NetworkBlockDevice / nbd

Network Block Device
GNU General Public License v2.0
452 stars 119 forks source link

'block nbd0: Device being setup by another task' even after DISCONNECT and CLEAR_SOCK #60

Closed alexeicolin closed 6 years ago

alexeicolin commented 6 years ago

After my system lost network connectivity (due to kernel bug, workaround is ip link set down/up), nbd-client won't reconnect.

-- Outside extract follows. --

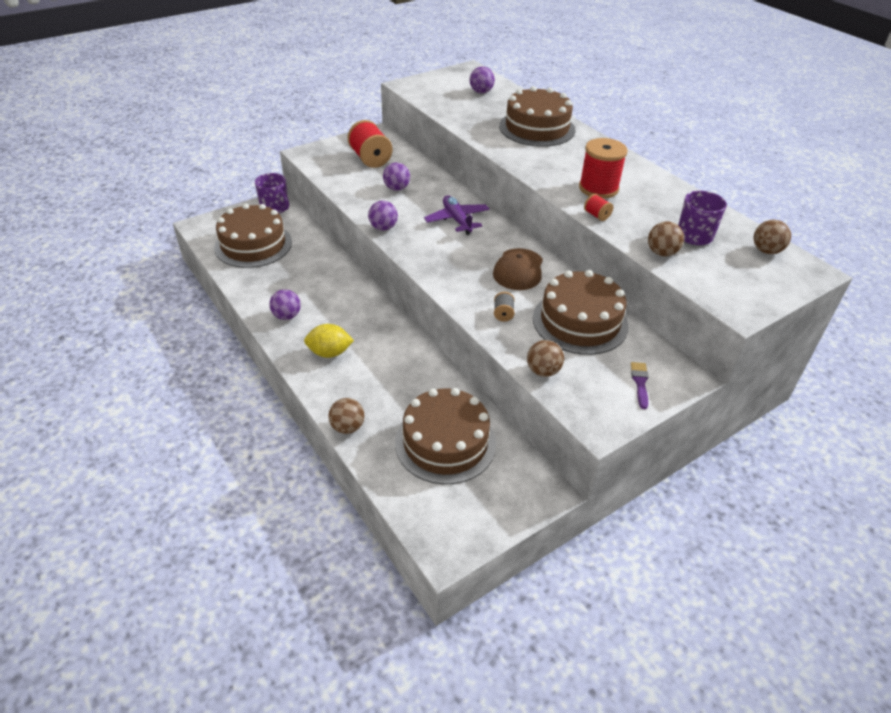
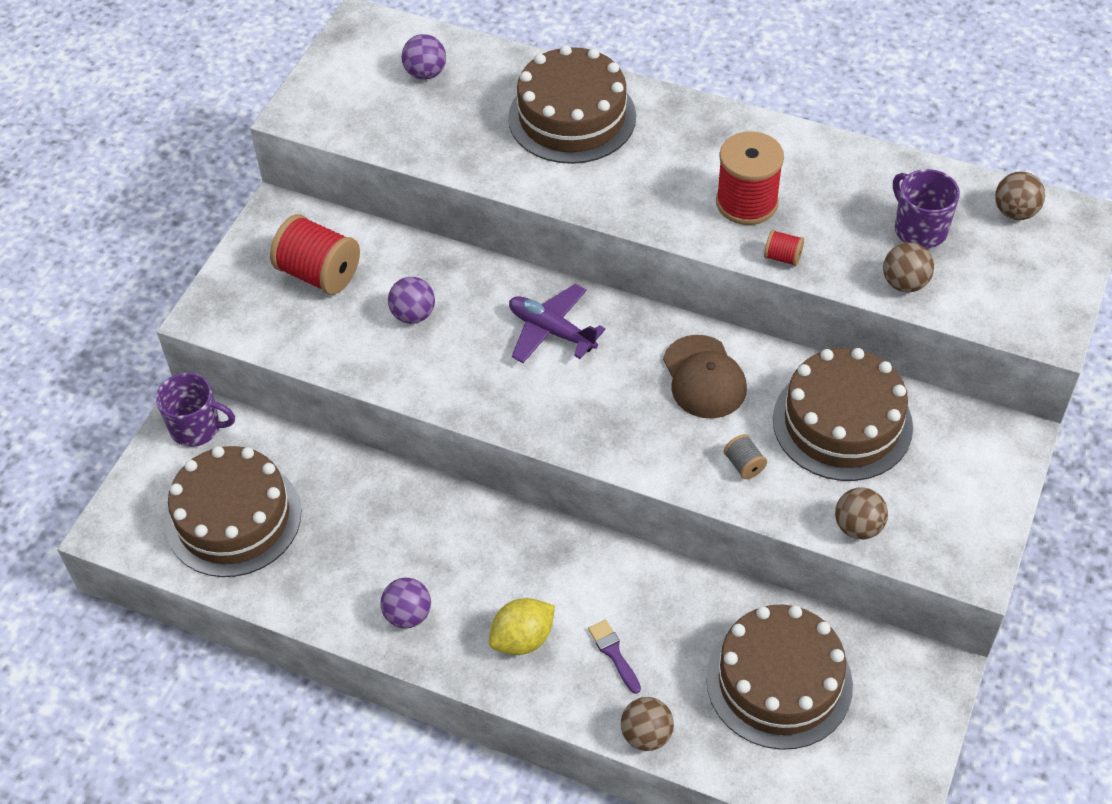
camera: 30 degrees left, 10 degrees up
purple ball [368,201,398,231] -> none
purple brush [631,362,649,409] -> purple brush moved to [588,620,641,694]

nbd-client[6704]: Negotiation: ..size = 76300MB
nbd-client[6704]: bs=512, sz=80006348800 bytes
nbd_client[6704]: Kernel doesn't support multiple connections
nbd_client[6704]: Exiting.
nbd-client[6704]: Error: Kernel doesn't support multiple connections
nbd-client[6704]: Exiting.

Kernel log:

block nbd0: Device being setup by another task

I wrote a C utility to send ioctl (DISCONNECT and CLEAR_SOCK), and I see log statements from nbd.c in the kernel log confirming the commands. But the above error condition still triggers.

I see that in the code NBD_BOUND is set, but is never reset. Is that by design? Should it be reset in the disconnect handler where task is set to NULL? PS. FWIW, I added the clear of this bit there, and am running the modified kernel. If the network failure occurs again, I'll see if the patch changes anything.

yoe commented 6 years ago

Which kernel are you using? Can you repeat that with the latest kernel?

alexeicolin commented 6 years ago

4.13.7 - master doesn't clear the bit either, last time I looked a few days ago.

So, my patch to clear the NBD_BOUND did have an effect but did not solve the issue. With the patch, I no longer get the error about 'being setup by another task' after issuing the ioctl to DISCONNECT and CLEAR_SOCK, but /dev/ndb0 is still not reconnectable. I can connect to /dev/nbd1.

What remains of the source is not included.